Terça-feira, 29 de Dezembro de 2015

Recordações de um tempo feliz com dificuldades

Há duas Nações que amo como amo meus pais, meus filhos e meus netos: Portugal e Espanha.

Ao recordar e saborear o prazer que tanto vivi em Portugal como em Espanha sinto que renovo. E a vida teima em não terminar.

Vi sair Portugal e a Espanha da miséria que uma Primeira República, 1910-1926 e uma guerra Civil, 1936-1939 atiraram para o rebotalho dos países, ditos civilizados.

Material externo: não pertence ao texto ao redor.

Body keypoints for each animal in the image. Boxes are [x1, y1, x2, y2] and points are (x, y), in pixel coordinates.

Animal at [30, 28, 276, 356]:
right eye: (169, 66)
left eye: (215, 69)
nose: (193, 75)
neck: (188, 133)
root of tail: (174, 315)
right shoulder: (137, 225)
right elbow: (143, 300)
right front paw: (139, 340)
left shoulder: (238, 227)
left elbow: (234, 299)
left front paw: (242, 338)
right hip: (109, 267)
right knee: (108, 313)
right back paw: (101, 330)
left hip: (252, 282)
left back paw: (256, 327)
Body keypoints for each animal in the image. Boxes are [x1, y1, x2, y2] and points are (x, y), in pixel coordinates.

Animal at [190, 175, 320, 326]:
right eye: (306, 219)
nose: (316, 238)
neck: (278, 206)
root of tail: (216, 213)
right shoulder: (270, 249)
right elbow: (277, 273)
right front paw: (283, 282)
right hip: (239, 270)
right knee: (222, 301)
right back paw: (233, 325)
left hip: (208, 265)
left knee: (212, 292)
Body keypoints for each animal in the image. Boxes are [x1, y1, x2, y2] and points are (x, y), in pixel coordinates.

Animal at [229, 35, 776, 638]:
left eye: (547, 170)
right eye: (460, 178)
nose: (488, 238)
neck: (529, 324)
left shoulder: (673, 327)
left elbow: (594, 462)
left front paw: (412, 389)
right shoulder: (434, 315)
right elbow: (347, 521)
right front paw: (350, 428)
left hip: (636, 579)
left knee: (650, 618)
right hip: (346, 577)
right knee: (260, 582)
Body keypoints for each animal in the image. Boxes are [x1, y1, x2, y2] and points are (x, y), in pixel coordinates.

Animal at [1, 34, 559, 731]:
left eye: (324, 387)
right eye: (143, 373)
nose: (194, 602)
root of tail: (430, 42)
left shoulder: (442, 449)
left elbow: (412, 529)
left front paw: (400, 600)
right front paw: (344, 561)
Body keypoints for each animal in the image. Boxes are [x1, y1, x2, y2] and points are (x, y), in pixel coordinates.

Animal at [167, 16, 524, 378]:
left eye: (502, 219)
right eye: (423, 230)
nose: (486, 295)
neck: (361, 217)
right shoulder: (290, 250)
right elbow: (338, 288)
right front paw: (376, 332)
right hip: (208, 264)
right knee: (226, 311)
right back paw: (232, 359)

A recuperação de Portugal começa em 1928 com a entrada de Oliveira Salazar para Ministro das Finanças e arranca em força em 1932 quando é escolhido para Presidente do Conselho (Primeiro-Ministro). Ao agregar ao seu Governo e Ação Social Homens como Duarte Pacheco e António Ferro, Portugal cresce em desenvolvimento, progresso, esperança e alegria. Portugal passou de um país triste, bisonho e de morte na alma para um dos países mais felizes do mundo apesar das dificuldades com que se defrontava no dia-a-dia, agravadas pela Guerra Civil espanhola, logo seguida pela Segunda Grande Guerra e a grande invasão de refugiados, que só aqui encontravam em Portugal o porto seguro, que nenhum outro país europeu lhes assegurava; bem pelo contrário eram metidos em campos de concentração sem quaisquer condições de salubridade.

Em Portugal, foram acarinhados e apoiados tanto em Lisboa, Caldas da Rainha, Cascais, Nazaré, Porto onde os portugueses tiravam o pão da boca para que nada faltasse a esses infelizes.

A Espanha, de 1945-46 para onde comecei a ir passar férias, ainda vivia o luto. As ruas e praças de venda de produtos alimentares eram mantos negros de tristeza, sem queixas nem lamentos de um tempo trágico, onde as casas em ruínas, carros, autocarros e comboios a cair de cansaço eram o espelho da insensatez dos homens.

Vi Portugal e Espanha crescerem. O primeiro mais rápido e de maneira mais doce, a segunda mais lenta e mais ríspida, mas que todos aceitavam como necessária à recuperação. Os mortos da Guerra Civil tinham sido tão violentos que perduraram pelos tempos que ninguém queria recordar.

A partir dos anos sessenta do século passado a Espanha ganhou velocidade. O país ganhou prazer de viver.

Eu que nunca admiti a Democracia permissiva que aceita morrer ou ficar estropiada, mas recusa matar os assassinos, melindrei toda a Assembleia da República quando votei sozinho a favor da Espanha que condenou à morte três assassinos.

Por mais esforços que fizesse para me violentar não consegui. Era aceitar que a Espanha voltasse ao crime e a ficar nas mãos de assassinos.

Depois das promessas e enganos do 25 de Abril só agora, contradição das contradições, eu que tinha zurzido o António Costa, volto a acreditar num Portugal renovado para que a alegria e o conforto voltem ao lar de todos os portugueses.